Добавить в цитаты Настройки чтения

Страница 7 из 38



А Николай Петрович с распростертыми объятиями уже шел навстречу гостям.

— Очень рад, очень рад, дорогие мои, как это вы надумали? — вот уж истинно уважили. Это вот товарищ-друг мой, Михаил Александрович Навроцкий, сегодня приехал только; прошу любить да жаловать. Батюшка, Михаил Павлович, садитесь-ка!

Учитель Михаил Павлович Булгаков был молодой человек лет 28-ми, высокий, стройный, могучего сложения. Высокий прекрасный лоб и темные глубокие глаза обличали незаурядный ум, а густая темная грива волос придавала ему что-то львиное, величавое. Он был уже два с лишком года учителем в Успенском и поступил он сюда по окончании университета.

С юных лет он поставил для себя целью служить народу и, действительно, был предан своему делу до самопожертвования.

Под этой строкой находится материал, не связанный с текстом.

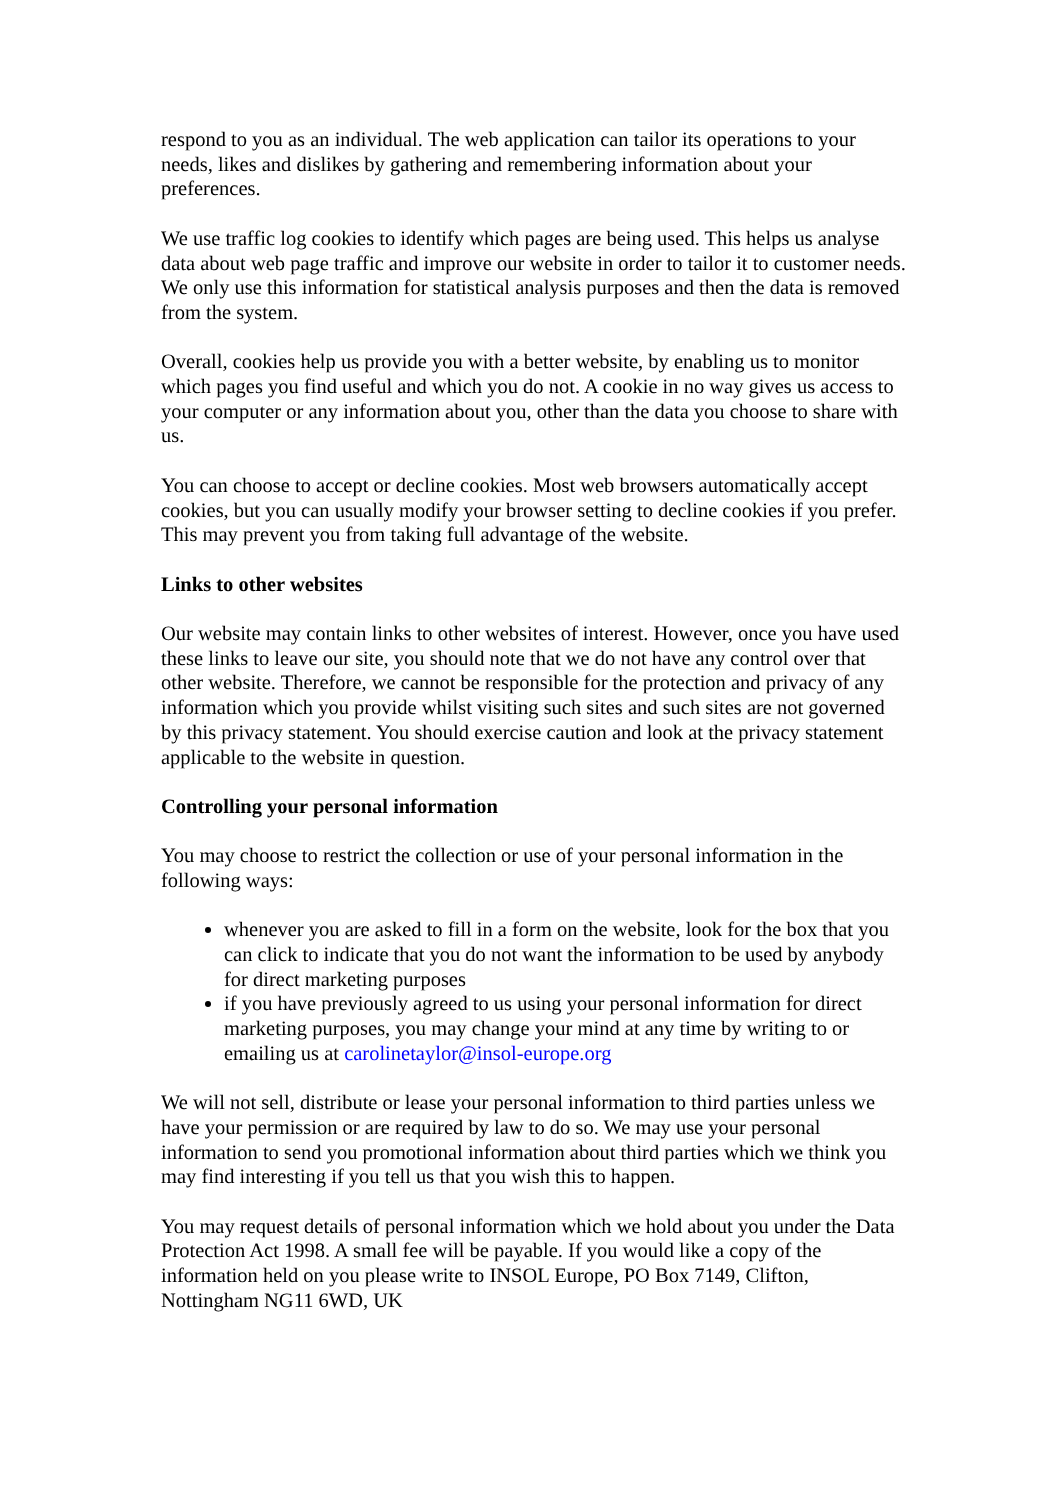respond to you as an individual. The web application can tailor its operations to your needs, likes and dislikes by gathering and remembering information about your preferences.
We use traffic log cookies to identify which pages are being used. This helps us analyse data about web page traffic and improve our website in order to tailor it to customer needs. We only use this information for statistical analysis purposes and then the data is removed from the system.
Overall, cookies help us provide you with a better website, by enabling us to monitor which pages you find useful and which you do not. A cookie in no way gives us access to your computer or any information about you, other than the data you choose to share with us.
You can choose to accept or decline cookies. Most web browsers automatically accept cookies, but you can usually modify your browser setting to decline cookies if you prefer. This may prevent you from taking full advantage of the website.
Links to other websites
Our website may contain links to other websites of interest. However, once you have used these links to leave our site, you should note that we do not have any control over that other website. Therefore, we cannot be responsible for the protection and privacy of any information which you provide whilst visiting such sites and such sites are not governed by this privacy statement. You should exercise caution and look at the privacy statement applicable to the website in question.
Controlling your personal information
You may choose to restrict the collection or use of your personal information in the following ways:
whenever you are asked to fill in a form on the website, look for the box that you can click to indicate that you do not want the information to be used by anybody for direct marketing purposes
if you have previously agreed to us using your personal information for direct marketing purposes, you may change your mind at any time by writing to or emailing us at carolinetaylor@insol-europe.org
We will not sell, distribute or lease your personal information to third parties unless we have your permission or are required by law to do so. We may use your personal information to send you promotional information about third parties which we think you may find interesting if you tell us that you wish this to happen.
You may request details of personal information which we hold about you under the Data Protection Act 1998. A small fee will be payable. If you would like a copy of the information held on you please write to INSOL Europe, PO Box 7149, Clifton, Nottingham NG11 6WD, UK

Все это рассказал Навроцкому в кратких словах Николай Петрович и тот проникся к учителю чувством глубокого уважения.

Сели, стали чай пить.

— А ведь мы к вам, Николай Петрович, отчасти и по делу, — обратился Михаил Павлович к Проскурову.

— А именно?

— Завтра пожалуйте к нам на торжество.

— Что такое?

— Завтра первое сентября — начало учения.

— A-а! Значит, будет молебен; рано ли начнется?

— Да часов в десять, дело за вами.

— Хорошо, непременно будем. Эй, Настя, поди-ка сюда!

Вошла работница.

— Что прикажете, Николай Петрович?

— Позови-ка сюда старосту.

Через несколько минут она вернулась и доложила, что староста пришел.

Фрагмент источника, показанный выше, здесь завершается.